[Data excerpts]
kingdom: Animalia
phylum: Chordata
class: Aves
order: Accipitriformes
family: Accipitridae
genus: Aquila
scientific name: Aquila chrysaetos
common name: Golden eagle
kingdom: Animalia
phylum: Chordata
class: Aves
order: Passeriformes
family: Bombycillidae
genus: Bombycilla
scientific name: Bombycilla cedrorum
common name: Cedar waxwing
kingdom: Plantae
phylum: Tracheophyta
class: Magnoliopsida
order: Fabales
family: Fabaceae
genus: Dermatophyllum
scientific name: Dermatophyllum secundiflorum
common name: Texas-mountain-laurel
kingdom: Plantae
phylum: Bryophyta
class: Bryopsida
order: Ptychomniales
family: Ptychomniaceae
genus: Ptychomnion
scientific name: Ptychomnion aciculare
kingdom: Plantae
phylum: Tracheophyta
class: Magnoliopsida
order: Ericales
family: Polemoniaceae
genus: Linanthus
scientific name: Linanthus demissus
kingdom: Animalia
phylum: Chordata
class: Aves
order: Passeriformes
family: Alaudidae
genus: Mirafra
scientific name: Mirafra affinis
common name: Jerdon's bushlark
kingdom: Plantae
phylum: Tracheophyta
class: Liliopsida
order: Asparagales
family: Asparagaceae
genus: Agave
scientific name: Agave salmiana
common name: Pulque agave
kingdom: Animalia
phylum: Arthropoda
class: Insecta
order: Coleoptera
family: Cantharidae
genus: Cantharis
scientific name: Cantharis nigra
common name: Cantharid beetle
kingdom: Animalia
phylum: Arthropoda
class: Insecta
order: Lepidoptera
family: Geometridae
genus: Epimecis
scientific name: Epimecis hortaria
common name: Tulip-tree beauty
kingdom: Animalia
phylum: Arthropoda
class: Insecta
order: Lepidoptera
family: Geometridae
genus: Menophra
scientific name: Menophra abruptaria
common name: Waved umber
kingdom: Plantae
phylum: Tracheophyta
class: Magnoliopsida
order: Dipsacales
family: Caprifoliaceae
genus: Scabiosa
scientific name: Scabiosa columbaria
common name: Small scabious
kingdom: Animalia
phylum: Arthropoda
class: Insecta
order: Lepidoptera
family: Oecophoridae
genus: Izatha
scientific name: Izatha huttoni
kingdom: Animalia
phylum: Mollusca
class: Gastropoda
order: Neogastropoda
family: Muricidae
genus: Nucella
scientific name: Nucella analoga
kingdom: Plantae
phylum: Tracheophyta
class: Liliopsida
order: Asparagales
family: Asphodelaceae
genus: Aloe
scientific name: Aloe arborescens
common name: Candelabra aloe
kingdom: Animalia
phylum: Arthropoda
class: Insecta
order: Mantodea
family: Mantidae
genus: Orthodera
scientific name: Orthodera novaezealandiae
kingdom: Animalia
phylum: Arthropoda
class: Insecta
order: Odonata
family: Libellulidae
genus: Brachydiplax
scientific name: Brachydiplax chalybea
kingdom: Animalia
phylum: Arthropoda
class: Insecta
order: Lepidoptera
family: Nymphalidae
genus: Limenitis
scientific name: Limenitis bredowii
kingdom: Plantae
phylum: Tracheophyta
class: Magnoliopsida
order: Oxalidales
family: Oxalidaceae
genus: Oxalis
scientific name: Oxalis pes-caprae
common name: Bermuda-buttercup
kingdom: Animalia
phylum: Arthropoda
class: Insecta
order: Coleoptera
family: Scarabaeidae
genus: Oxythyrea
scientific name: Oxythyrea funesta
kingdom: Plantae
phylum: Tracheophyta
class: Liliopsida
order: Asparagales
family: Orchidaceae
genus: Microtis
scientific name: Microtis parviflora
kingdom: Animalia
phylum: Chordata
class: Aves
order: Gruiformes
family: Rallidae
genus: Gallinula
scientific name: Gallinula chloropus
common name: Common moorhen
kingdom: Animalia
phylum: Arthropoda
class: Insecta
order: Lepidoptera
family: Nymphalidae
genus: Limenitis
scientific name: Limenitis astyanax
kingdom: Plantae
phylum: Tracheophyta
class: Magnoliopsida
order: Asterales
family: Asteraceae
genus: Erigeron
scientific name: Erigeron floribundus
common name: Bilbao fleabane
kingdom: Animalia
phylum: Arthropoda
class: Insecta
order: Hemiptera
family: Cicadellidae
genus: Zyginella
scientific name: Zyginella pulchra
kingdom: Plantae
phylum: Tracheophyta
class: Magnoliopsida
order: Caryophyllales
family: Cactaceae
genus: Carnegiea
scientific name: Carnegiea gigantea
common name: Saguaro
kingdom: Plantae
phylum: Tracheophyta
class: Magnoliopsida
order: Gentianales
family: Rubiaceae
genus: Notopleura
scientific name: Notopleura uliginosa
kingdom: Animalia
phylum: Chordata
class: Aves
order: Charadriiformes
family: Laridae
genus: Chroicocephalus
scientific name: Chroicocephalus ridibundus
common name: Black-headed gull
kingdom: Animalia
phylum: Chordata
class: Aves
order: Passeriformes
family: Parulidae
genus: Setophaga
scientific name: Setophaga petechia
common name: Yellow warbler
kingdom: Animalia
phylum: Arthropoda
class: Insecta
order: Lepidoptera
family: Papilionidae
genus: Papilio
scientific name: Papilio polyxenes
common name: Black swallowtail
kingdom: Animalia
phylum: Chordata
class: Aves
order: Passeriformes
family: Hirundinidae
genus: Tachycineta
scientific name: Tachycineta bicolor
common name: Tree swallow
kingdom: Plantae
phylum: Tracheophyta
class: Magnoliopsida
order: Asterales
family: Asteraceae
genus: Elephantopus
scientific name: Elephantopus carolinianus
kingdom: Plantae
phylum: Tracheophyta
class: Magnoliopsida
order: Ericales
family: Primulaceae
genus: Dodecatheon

— WHAT YOU WILL DO —
Please copy every line of the records above, changing nothing.

— WORKED SOLUTION —
kingdom: Animalia
phylum: Chordata
class: Aves
order: Accipitriformes
family: Accipitridae
genus: Aquila
scientific name: Aquila chrysaetos
common name: Golden eagle
kingdom: Animalia
phylum: Chordata
class: Aves
order: Passeriformes
family: Bombycillidae
genus: Bombycilla
scientific name: Bombycilla cedrorum
common name: Cedar waxwing
kingdom: Plantae
phylum: Tracheophyta
class: Magnoliopsida
order: Fabales
family: Fabaceae
genus: Dermatophyllum
scientific name: Dermatophyllum secundiflorum
common name: Texas-mountain-laurel
kingdom: Plantae
phylum: Bryophyta
class: Bryopsida
order: Ptychomniales
family: Ptychomniaceae
genus: Ptychomnion
scientific name: Ptychomnion aciculare
kingdom: Plantae
phylum: Tracheophyta
class: Magnoliopsida
order: Ericales
family: Polemoniaceae
genus: Linanthus
scientific name: Linanthus demissus
kingdom: Animalia
phylum: Chordata
class: Aves
order: Passeriformes
family: Alaudidae
genus: Mirafra
scientific name: Mirafra affinis
common name: Jerdon's bushlark
kingdom: Plantae
phylum: Tracheophyta
class: Liliopsida
order: Asparagales
family: Asparagaceae
genus: Agave
scientific name: Agave salmiana
common name: Pulque agave
kingdom: Animalia
phylum: Arthropoda
class: Insecta
order: Coleoptera
family: Cantharidae
genus: Cantharis
scientific name: Cantharis nigra
common name: Cantharid beetle
kingdom: Animalia
phylum: Arthropoda
class: Insecta
order: Lepidoptera
family: Geometridae
genus: Epimecis
scientific name: Epimecis hortaria
common name: Tulip-tree beauty
kingdom: Animalia
phylum: Arthropoda
class: Insecta
order: Lepidoptera
family: Geometridae
genus: Menophra
scientific name: Menophra abruptaria
common name: Waved umber
kingdom: Plantae
phylum: Tracheophyta
class: Magnoliopsida
order: Dipsacales
family: Caprifoliaceae
genus: Scabiosa
scientific name: Scabiosa columbaria
common name: Small scabious
kingdom: Animalia
phylum: Arthropoda
class: Insecta
order: Lepidoptera
family: Oecophoridae
genus: Izatha
scientific name: Izatha huttoni
kingdom: Animalia
phylum: Mollusca
class: Gastropoda
order: Neogastropoda
family: Muricidae
genus: Nucella
scientific name: Nucella analoga
kingdom: Plantae
phylum: Tracheophyta
class: Liliopsida
order: Asparagales
family: Asphodelaceae
genus: Aloe
scientific name: Aloe arborescens
common name: Candelabra aloe
kingdom: Animalia
phylum: Arthropoda
class: Insecta
order: Mantodea
family: Mantidae
genus: Orthodera
scientific name: Orthodera novaezealandiae
kingdom: Animalia
phylum: Arthropoda
class: Insecta
order: Odonata
family: Libellulidae
genus: Brachydiplax
scientific name: Brachydiplax chalybea
kingdom: Animalia
phylum: Arthropoda
class: Insecta
order: Lepidoptera
family: Nymphalidae
genus: Limenitis
scientific name: Limenitis bredowii
kingdom: Plantae
phylum: Tracheophyta
class: Magnoliopsida
order: Oxalidales
family: Oxalidaceae
genus: Oxalis
scientific name: Oxalis pes-caprae
common name: Bermuda-buttercup
kingdom: Animalia
phylum: Arthropoda
class: Insecta
order: Coleoptera
family: Scarabaeidae
genus: Oxythyrea
scientific name: Oxythyrea funesta
kingdom: Plantae
phylum: Tracheophyta
class: Liliopsida
order: Asparagales
family: Orchidaceae
genus: Microtis
scientific name: Microtis parviflora
kingdom: Animalia
phylum: Chordata
class: Aves
order: Gruiformes
family: Rallidae
genus: Gallinula
scientific name: Gallinula chloropus
common name: Common moorhen
kingdom: Animalia
phylum: Arthropoda
class: Insecta
order: Lepidoptera
family: Nymphalidae
genus: Limenitis
scientific name: Limenitis astyanax
kingdom: Plantae
phylum: Tracheophyta
class: Magnoliopsida
order: Asterales
family: Asteraceae
genus: Erigeron
scientific name: Erigeron floribundus
common name: Bilbao fleabane
kingdom: Animalia
phylum: Arthropoda
class: Insecta
order: Hemiptera
family: Cicadellidae
genus: Zyginella
scientific name: Zyginella pulchra
kingdom: Plantae
phylum: Tracheophyta
class: Magnoliopsida
order: Caryophyllales
family: Cactaceae
genus: Carnegiea
scientific name: Carnegiea gigantea
common name: Saguaro
kingdom: Plantae
phylum: Tracheophyta
class: Magnoliopsida
order: Gentianales
family: Rubiaceae
genus: Notopleura
scientific name: Notopleura uliginosa
kingdom: Animalia
phylum: Chordata
class: Aves
order: Charadriiformes
family: Laridae
genus: Chroicocephalus
scientific name: Chroicocephalus ridibundus
common name: Black-headed gull
kingdom: Animalia
phylum: Chordata
class: Aves
order: Passeriformes
family: Parulidae
genus: Setophaga
scientific name: Setophaga petechia
common name: Yellow warbler
kingdom: Animalia
phylum: Arthropoda
class: Insecta
order: Lepidoptera
family: Papilionidae
genus: Papilio
scientific name: Papilio polyxenes
common name: Black swallowtail
kingdom: Animalia
phylum: Chordata
class: Aves
order: Passeriformes
family: Hirundinidae
genus: Tachycineta
scientific name: Tachycineta bicolor
common name: Tree swallow
kingdom: Plantae
phylum: Tracheophyta
class: Magnoliopsida
order: Asterales
family: Asteraceae
genus: Elephantopus
scientific name: Elephantopus carolinianus
kingdom: Plantae
phylum: Tracheophyta
class: Magnoliopsida
order: Ericales
family: Primulaceae
genus: Dodecatheon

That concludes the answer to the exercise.